Alain Werner, a lawyer representing 38 people seeking justice from Duch, said his clients will have none of Duch’s choir-singing quest for redemption.

“The entire effort is to return to the nauseous effluvia of S-21,” Mr Werner said in an interview on Friday, noting that the defense had never proposed a single character witness to testify about Duch during the period of his alleged crimes in the 1970s.

“We do not accept that the entire debate should be whether Duch can return to humanity,” he said.

After 72 days of trial and the appearance of 33 witnesses and 22 civil parties, the net gain in evidence, beyond what was already common knowledge about Duch and Tuol Sleng, may appear modest.

But Duch’s character, and his freedom to act, perhaps wasn’t.

While, in the abstract, Duch was willing to tell the court that he accepted responsibility for the entire Khmer Rouge regime, he still seemed reticent to come entirely clean when asked about the specific offenses that may aggravate his guilt.

“In effect, you ordered the execution of more than 12,000 people. Is that correct?” Judge Silvia Cartwright asked the accused on June 17.

Measuring his response, Duch conceded only that this had happened during “the implementation of the party’s political line.”

Former S-21 interrogator Prak Khan, for Duch the single most damaging witness, said his former superior had instructed his subordinates in the use of whips, electric shocks and the insertion of needles under fingernails. Though Duch denied this, Mr Khan said the force-feeding of human excrement to prisoners was also a subject of Duch’s de­tailed instructions.

Perhaps most damning of Duch’s claims that he acted solely out of fear was Mr Khan’s assertion that Duch personally ordered the arrests and executions of 300 soldiers from Division 703, the military formation that constituted the bulk of S-21 staff.

This was done due to Duch’s own fear that the men would take away his power, Mr Khan said.

“My conclusion was that he did not want the 703 to rise to power. He was afraid he would not be the chairman forever,” Mr Khan told the court on July 22.

On June 17, Duch denied that he had taught his subordinates how to kill, stating that “crocodiles already know how to swim.”

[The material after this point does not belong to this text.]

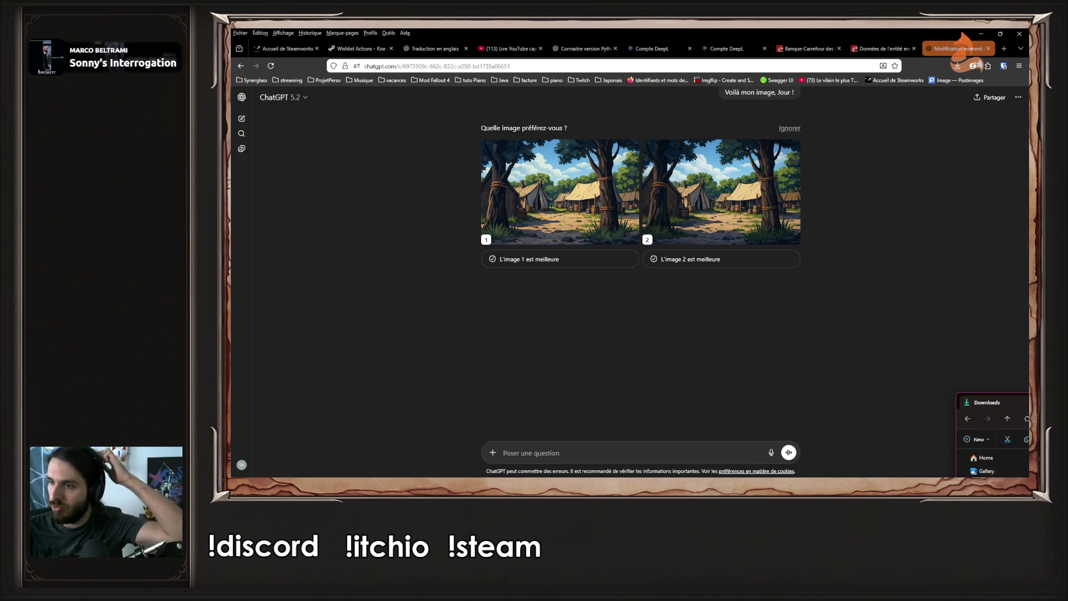
key("super+shift+Right")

However, Him Huy, the former S-21 guard, testified a month later that Duch and his subordinate Hor, alias Khim Vat, had indeed instructed guards to bash in the heads of the condemned and slit their throats to ensure death.

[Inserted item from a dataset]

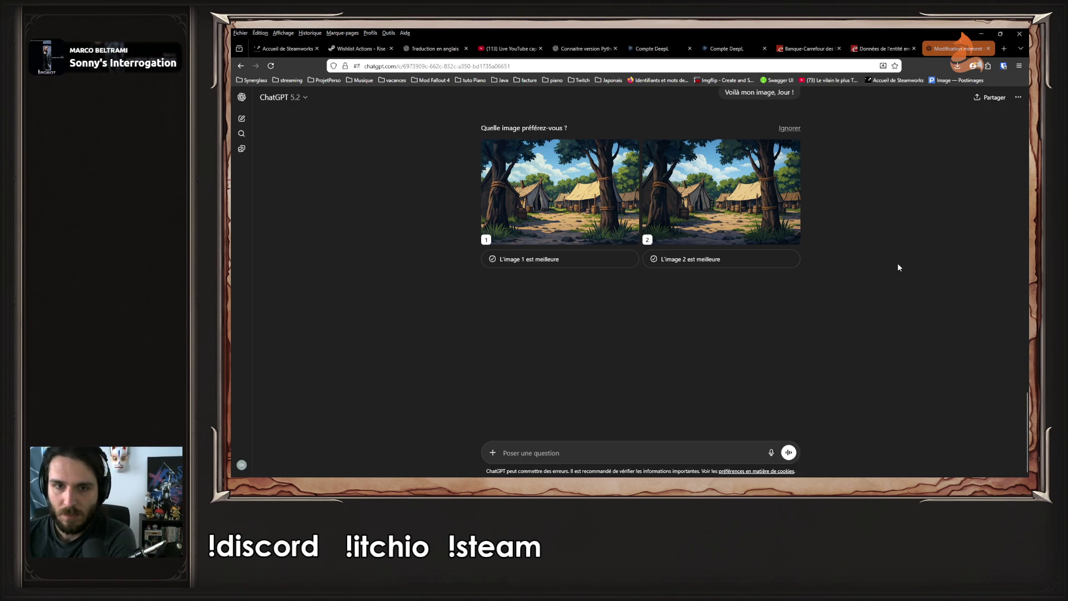
scroll(898, 267, "up", 2)
Copy the earlier 'Voilà mon image, Jour !' message into a new prompt
scroll(898, 267, "down", 2)
scroll(898, 267, "up", 5)
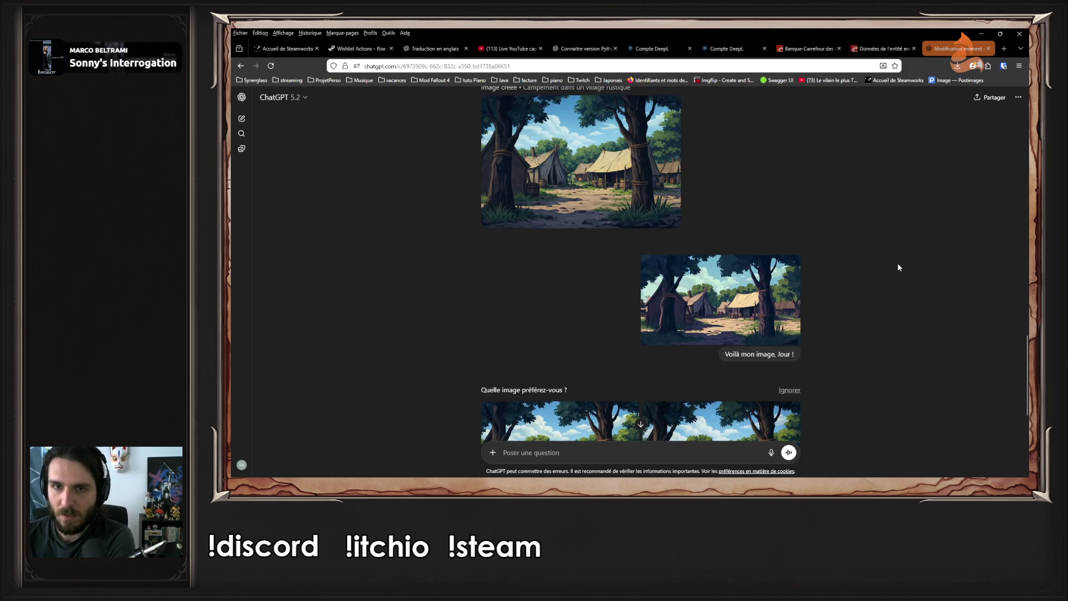
scroll(896, 269, "up", 4)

On hearing this testimony, Duch offered no denials.

Duch also began the trial saying he had never liked security work and had always vainly tried to obtain reassignments from his Khmer Rouge superiors.

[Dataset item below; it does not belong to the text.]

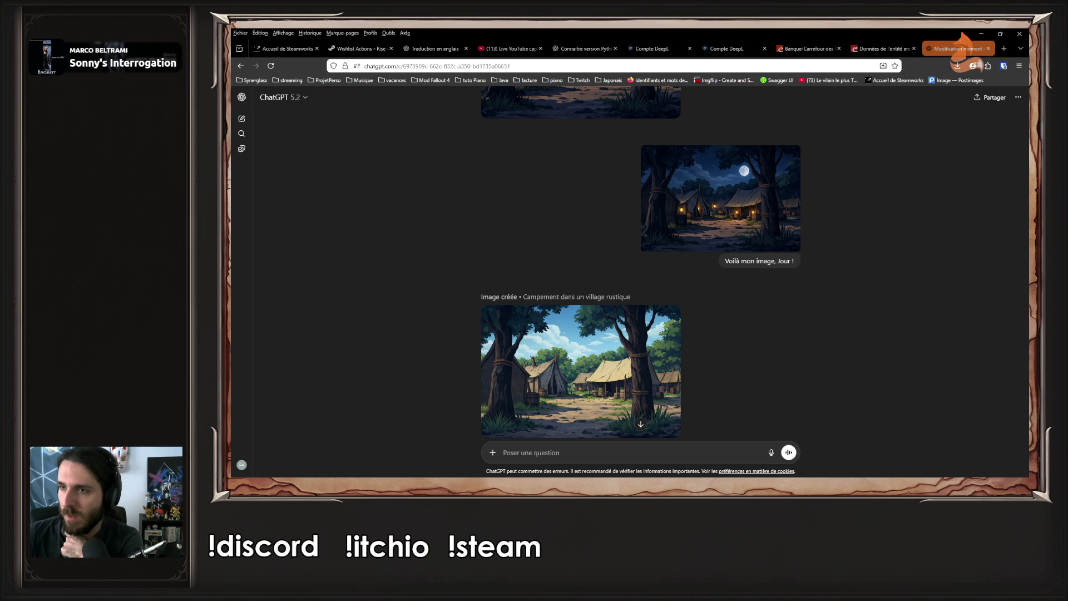
scroll(763, 279, "down", 3)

However, under questioning by former UN Senior Assistant Pro­secutor Alexander Bates, who called Duch “the perfect candidate” for S-21, he admitted to having collected and read books on espionage, including former CIA Director Allen Dulles’ 1963 work “The Craft of Intelligence.”

Expert witness Craig Etcheson, a scholar of the Khmer Rouge hired by the prosecution, de­scrib­ed Duch in May as “an innovator, a creator, a developer, and an institutionalizer” whose “creativity, inventiveness and zeal” maximized the number of his victims.

Historian David Chandler not­ed that Duch, who remained in the Khmer Rouge movement for 13 years after the 1979 collapse of its government in Phnom Penh, “did not seem to suffer” from the burden of his earlier wet work at Tuol Sleng.

Psychologist Francoise Sironi-Guilbaud testified on Aug 31 that Duch had been “psychologically responsible” for his actions and had learned to suppress his empathy.

While Duch has cooperated with the tribunal, his four fellow co-detainees have so far remained silent, meaning that their trials will likely be far tougher and lack the kind of active participation, if not orientation, that Duch provided in his own trial.

Youk Chhang, director of the Documentation Center of Cam­bodia, said on Friday that there exists enough witness and documentary evidence to try the remaining suspects even without their cooperation.

“It is a question of the competence and expertise of the court to link this together,” Mr Chhang said, adding that a paper trail also exists for Khmer Rouge activities outside S-21.

“I can assure you that there are similar documentations that have been provided to the court.”

Final written submissions are in the Duch case are due on Nov 11 prior to start of closing arguments on Nov 23.